Stored items from a collection:
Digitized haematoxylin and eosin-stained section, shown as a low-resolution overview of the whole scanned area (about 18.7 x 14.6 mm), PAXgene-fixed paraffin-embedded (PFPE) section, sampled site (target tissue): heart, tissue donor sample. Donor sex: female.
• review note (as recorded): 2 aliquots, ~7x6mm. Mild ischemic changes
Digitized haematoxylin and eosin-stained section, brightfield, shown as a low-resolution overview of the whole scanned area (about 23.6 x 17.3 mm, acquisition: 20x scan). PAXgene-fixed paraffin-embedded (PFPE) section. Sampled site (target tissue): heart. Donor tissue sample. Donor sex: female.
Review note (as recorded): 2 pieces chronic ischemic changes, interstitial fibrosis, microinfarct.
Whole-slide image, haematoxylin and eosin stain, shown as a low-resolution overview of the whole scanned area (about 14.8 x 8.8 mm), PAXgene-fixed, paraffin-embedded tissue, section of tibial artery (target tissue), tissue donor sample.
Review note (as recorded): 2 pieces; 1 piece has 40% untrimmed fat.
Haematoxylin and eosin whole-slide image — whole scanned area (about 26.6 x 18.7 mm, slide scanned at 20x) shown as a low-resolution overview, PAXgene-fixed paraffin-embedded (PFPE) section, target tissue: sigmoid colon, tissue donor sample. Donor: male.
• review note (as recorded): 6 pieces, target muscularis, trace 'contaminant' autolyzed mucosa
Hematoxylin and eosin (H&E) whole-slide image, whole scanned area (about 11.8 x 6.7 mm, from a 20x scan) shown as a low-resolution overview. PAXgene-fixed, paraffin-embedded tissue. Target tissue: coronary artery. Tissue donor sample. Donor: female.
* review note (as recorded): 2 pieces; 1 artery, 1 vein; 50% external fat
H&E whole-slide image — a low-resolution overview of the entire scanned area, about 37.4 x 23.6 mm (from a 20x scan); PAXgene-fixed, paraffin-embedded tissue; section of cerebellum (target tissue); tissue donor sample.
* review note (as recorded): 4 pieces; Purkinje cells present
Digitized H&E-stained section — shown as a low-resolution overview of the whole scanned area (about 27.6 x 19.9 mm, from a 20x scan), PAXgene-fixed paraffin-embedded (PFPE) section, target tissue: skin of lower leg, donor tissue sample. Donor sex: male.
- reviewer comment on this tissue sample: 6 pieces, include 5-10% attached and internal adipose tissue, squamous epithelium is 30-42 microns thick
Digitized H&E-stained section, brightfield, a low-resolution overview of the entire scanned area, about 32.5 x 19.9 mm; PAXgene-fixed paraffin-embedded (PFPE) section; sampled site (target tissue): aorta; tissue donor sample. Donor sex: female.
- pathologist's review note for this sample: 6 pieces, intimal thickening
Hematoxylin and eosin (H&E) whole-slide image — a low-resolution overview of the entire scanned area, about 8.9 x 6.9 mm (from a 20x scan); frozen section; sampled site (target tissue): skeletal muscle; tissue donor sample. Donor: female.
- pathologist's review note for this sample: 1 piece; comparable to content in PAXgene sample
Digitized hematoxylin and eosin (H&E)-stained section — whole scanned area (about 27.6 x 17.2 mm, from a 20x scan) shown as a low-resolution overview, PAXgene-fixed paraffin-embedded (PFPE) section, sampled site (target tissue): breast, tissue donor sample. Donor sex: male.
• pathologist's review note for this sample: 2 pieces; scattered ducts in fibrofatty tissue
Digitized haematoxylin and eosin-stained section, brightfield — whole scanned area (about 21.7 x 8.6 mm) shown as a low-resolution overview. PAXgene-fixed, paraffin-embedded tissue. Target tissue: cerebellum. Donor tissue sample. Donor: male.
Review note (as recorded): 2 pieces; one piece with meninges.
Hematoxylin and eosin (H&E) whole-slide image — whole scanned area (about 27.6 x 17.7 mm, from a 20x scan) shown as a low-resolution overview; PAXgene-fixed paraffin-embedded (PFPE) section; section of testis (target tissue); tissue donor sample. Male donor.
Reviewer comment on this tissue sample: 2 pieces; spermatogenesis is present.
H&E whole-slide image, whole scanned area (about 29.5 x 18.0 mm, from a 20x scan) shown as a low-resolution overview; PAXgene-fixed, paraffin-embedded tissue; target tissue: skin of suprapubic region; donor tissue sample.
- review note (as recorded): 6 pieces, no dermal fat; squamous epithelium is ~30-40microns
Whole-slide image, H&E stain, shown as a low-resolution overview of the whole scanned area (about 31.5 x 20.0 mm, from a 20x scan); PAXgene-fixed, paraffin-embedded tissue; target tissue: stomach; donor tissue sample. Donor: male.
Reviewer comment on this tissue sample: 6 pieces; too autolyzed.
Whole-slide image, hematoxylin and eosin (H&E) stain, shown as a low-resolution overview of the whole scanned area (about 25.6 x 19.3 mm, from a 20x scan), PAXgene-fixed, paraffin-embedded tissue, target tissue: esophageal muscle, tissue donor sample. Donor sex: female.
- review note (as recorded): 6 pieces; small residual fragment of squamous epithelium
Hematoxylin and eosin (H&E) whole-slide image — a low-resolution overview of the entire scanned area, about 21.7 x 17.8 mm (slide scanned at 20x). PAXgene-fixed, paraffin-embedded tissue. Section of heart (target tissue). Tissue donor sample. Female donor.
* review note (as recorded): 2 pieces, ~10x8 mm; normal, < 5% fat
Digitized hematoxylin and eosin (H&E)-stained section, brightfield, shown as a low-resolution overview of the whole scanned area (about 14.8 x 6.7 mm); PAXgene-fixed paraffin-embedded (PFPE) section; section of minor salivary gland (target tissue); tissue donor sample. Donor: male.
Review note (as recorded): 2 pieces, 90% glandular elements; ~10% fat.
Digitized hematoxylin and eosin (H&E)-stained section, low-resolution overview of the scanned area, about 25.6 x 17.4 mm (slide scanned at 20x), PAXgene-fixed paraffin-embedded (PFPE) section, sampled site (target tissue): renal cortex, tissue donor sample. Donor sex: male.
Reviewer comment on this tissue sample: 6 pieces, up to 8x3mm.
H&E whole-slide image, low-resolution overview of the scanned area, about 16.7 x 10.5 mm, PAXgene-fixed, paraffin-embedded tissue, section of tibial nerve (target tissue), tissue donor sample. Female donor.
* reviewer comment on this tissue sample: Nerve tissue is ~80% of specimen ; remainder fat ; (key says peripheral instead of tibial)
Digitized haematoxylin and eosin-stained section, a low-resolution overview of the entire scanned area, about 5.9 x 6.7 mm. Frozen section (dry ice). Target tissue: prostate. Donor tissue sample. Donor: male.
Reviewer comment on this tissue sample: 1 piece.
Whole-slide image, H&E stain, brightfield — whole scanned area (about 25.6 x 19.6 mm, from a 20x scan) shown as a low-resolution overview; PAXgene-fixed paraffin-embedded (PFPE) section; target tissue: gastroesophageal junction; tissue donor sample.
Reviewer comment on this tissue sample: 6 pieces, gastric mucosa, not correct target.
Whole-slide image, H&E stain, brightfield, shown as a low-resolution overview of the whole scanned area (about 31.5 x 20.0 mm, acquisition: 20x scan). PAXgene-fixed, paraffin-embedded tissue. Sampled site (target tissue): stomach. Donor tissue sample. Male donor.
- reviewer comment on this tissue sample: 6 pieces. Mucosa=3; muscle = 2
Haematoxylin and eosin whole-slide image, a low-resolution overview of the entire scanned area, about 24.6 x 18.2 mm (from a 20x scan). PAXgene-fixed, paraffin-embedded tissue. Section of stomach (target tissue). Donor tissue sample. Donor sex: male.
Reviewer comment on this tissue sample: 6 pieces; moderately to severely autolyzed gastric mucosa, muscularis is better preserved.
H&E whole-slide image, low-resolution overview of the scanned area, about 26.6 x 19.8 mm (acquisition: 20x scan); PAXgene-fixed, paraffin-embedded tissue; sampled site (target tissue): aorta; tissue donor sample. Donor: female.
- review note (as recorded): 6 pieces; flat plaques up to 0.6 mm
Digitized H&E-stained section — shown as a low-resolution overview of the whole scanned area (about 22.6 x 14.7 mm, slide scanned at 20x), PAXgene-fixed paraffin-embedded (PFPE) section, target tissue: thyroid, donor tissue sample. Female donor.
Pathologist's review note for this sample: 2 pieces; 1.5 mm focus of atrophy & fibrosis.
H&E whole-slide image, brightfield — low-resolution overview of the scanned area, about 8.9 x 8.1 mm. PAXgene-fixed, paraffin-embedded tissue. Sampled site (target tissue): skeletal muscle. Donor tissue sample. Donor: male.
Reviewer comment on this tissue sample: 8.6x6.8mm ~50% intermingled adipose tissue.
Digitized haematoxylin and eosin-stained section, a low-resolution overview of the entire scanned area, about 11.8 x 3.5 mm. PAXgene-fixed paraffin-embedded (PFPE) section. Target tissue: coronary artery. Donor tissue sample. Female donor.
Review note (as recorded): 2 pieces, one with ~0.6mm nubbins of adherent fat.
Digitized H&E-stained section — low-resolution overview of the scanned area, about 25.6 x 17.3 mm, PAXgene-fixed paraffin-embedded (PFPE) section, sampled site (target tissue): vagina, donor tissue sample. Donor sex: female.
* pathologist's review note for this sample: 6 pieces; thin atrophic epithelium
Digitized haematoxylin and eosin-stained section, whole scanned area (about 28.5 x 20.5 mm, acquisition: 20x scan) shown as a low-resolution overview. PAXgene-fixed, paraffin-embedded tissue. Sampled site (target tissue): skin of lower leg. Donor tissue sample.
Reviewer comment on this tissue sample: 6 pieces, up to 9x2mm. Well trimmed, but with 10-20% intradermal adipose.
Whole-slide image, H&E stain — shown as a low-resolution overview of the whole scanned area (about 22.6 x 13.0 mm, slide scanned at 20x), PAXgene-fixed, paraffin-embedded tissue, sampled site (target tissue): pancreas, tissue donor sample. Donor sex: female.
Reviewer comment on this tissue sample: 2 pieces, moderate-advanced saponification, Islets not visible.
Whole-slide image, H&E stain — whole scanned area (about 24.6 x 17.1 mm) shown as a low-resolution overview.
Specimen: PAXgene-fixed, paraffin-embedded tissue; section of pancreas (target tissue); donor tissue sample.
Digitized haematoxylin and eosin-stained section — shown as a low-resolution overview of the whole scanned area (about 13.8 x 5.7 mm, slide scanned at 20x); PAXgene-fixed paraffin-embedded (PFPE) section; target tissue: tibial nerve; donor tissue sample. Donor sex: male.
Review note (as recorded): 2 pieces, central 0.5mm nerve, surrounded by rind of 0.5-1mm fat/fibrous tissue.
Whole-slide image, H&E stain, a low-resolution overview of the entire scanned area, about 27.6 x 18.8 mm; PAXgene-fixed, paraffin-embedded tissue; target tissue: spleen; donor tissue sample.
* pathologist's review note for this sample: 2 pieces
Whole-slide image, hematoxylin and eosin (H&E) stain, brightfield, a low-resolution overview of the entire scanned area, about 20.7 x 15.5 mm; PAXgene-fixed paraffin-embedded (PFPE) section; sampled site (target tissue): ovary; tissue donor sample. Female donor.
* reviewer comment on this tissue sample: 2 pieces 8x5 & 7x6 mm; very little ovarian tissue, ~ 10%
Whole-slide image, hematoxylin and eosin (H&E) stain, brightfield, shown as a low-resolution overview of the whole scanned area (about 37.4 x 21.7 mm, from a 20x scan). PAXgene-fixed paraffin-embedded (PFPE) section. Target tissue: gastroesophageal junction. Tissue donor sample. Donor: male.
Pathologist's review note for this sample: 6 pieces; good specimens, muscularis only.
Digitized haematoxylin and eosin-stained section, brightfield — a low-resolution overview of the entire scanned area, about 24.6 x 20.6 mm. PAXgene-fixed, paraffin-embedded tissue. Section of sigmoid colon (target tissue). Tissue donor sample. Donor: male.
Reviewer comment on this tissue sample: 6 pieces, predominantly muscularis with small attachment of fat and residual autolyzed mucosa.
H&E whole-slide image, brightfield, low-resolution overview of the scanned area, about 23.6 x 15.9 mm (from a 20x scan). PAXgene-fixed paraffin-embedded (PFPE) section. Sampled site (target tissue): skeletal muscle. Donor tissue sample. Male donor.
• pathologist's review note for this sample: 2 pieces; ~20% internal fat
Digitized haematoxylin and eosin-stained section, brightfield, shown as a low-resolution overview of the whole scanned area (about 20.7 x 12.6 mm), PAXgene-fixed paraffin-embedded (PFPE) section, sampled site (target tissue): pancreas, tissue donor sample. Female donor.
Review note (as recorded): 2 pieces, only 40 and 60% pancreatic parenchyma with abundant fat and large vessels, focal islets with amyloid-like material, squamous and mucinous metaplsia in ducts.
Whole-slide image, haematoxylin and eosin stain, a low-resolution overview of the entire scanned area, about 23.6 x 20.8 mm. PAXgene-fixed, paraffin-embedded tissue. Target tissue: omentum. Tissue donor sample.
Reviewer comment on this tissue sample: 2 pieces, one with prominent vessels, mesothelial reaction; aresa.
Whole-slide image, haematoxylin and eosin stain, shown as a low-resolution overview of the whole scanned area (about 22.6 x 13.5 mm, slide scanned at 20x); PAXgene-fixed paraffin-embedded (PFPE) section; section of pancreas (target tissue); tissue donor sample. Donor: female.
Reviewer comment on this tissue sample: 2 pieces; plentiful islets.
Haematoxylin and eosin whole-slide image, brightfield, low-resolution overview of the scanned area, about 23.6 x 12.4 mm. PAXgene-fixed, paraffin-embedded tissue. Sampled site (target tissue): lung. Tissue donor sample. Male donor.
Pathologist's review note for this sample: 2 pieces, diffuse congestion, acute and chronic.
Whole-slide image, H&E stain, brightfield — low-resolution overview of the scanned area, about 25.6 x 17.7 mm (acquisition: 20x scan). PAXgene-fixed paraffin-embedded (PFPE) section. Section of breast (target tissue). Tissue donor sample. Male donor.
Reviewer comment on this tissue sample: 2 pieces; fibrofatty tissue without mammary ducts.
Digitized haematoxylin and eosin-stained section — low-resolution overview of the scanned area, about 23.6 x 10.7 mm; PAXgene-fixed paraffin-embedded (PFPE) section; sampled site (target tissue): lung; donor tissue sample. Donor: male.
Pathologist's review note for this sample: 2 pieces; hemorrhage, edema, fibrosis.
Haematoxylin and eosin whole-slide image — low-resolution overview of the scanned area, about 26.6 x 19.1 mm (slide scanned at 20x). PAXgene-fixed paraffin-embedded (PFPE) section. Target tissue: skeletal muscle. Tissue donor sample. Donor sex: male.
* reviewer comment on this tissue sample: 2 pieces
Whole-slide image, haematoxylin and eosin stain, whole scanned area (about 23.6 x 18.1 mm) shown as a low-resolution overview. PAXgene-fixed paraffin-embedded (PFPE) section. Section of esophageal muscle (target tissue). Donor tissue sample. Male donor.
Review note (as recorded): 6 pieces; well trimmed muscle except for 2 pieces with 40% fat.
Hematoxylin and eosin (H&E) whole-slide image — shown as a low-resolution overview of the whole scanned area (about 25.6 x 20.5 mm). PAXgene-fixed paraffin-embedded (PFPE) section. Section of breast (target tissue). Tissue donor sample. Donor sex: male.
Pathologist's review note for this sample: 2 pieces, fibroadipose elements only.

Assignment:
Reproduce precisely, and with no line left out, each line from the top of the entries through the line that carries "Review note (as recorded): 2 pieces chronic".

Solution:
Digitized haematoxylin and eosin-stained section, shown as a low-resolution overview of the whole scanned area (about 18.7 x 14.6 mm), PAXgene-fixed paraffin-embedded (PFPE) section, sampled site (target tissue): heart, tissue donor sample. Donor sex: female.
• review note (as recorded): 2 aliquots, ~7x6mm. Mild ischemic changes
Digitized haematoxylin and eosin-stained section, brightfield, shown as a low-resolution overview of the whole scanned area (about 23.6 x 17.3 mm, acquisition: 20x scan). PAXgene-fixed paraffin-embedded (PFPE) section. Sampled site (target tissue): heart. Donor tissue sample. Donor sex: female.
Review note (as recorded): 2 pieces chronic ischemic changes, interstitial fibrosis, microinfarct.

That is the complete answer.